Para o Vaticano, esse tipo de pedido é considerado um “ato de apostasia, de heresia ou de cisma” e pode resultar na condenação eterna do requerente. René Lebouvier afirma que não pensa nisso e tem o apoio da Federação Nacional do Livre Pensamento, que acompanhou o processo e pôs o seu advogado à disposição do aposentado.

Para a Igreja Católica, é difícil avaliar as consequências desse caso.
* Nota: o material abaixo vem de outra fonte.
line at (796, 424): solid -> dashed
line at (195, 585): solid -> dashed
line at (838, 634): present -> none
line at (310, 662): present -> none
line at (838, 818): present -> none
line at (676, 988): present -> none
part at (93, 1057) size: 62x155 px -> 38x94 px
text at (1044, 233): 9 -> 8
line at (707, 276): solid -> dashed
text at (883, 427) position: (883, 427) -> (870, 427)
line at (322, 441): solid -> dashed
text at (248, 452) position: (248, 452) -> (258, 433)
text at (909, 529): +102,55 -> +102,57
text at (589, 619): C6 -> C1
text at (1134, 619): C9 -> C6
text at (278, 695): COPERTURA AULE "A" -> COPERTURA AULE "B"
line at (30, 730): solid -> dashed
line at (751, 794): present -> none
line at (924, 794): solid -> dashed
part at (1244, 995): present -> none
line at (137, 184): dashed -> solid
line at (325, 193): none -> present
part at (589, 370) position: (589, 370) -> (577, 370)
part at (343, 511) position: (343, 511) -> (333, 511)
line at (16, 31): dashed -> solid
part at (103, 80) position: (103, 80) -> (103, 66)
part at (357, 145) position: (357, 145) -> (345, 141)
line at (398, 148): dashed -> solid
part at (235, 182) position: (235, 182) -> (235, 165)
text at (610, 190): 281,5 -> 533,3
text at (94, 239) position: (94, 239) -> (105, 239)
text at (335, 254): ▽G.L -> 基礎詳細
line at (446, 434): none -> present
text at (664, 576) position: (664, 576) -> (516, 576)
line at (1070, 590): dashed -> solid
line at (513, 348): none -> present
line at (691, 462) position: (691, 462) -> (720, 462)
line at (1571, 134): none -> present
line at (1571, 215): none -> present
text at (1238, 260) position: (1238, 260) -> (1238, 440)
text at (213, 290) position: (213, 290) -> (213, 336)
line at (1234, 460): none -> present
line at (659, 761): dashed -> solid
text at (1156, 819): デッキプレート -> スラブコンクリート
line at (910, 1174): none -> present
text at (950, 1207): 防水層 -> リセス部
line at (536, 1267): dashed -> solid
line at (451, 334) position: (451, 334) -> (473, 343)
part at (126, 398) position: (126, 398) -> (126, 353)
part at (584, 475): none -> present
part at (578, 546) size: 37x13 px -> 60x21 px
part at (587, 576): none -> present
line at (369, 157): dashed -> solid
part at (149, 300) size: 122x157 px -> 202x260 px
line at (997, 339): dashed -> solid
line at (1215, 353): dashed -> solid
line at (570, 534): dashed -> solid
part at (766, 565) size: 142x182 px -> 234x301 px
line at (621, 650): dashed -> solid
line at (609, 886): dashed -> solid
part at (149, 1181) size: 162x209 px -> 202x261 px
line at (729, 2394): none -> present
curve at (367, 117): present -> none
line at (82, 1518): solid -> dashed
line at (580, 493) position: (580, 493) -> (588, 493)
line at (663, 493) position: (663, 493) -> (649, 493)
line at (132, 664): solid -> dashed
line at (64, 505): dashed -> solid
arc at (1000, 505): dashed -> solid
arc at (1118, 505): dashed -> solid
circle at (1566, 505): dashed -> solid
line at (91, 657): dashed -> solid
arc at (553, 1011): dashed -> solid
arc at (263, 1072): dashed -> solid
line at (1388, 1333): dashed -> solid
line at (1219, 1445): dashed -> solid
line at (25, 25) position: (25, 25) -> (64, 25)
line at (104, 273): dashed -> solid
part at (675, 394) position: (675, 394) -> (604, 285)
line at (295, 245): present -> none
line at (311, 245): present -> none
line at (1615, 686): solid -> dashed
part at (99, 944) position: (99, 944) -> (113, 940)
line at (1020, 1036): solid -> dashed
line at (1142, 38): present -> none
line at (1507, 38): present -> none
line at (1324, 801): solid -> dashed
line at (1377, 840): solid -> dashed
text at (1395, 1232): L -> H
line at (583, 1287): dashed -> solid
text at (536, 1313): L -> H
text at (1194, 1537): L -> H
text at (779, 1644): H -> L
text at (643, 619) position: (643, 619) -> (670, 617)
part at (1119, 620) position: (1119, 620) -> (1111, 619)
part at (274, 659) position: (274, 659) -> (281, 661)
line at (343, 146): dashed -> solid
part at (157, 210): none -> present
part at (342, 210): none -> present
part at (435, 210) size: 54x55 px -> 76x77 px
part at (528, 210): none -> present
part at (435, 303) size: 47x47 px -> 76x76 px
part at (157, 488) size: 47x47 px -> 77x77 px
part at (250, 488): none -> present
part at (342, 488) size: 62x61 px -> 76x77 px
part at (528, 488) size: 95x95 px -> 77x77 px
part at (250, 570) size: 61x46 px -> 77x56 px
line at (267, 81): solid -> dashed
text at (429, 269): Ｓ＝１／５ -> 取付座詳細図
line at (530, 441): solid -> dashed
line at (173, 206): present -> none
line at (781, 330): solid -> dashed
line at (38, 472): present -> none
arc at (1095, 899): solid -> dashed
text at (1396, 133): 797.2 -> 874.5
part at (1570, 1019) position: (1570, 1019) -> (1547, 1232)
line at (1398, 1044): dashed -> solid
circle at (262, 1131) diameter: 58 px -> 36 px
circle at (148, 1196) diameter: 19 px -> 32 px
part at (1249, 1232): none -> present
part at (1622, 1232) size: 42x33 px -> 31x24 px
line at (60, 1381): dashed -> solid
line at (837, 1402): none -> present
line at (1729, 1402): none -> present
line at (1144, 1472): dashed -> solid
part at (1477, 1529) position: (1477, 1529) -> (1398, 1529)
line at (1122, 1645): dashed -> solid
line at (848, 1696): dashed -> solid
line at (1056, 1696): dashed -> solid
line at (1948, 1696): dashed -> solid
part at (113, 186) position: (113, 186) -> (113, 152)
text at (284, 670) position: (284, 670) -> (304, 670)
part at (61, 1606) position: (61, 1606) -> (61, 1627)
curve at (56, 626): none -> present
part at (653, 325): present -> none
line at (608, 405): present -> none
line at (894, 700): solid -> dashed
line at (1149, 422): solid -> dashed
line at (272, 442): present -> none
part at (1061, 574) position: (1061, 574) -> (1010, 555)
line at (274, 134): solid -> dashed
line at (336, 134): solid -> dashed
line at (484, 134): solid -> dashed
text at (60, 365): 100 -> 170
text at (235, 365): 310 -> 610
Se a justiça facilitar e obrigar que o “desbatismo” seja reconhecido oficialmente, quantos mais farão o mesmo tipo de pedido?  Alguns bispos temem que isso se torne prática comum numa França que vê o declínio constante do número dos batizados no país há diversas décadas.

Em 2009 foram batizadas 316.286 pessoas, sendo que 295.582 eram crianças menores de 7 anos. Dez anos antes mais de 400.000 crianças receberam o sacramento batismal.

Mesmo tendo perdido no primeiro julgamento, a diocese recorreu do veredito e o processo deve se estender por mais algum tempo. O procedimento para “sair da Igreja” é longo e complexo, mesmo assim há cerca de mil pedidos deste tipo por ano no país. Percebe-se que há “picos de insatisfação” após algumas posições consideradas polêmicas são anunciadas pelo Vaticano. Nos últimos anos, as revelações de escândalos de pedofilia acentuaram o fenômeno.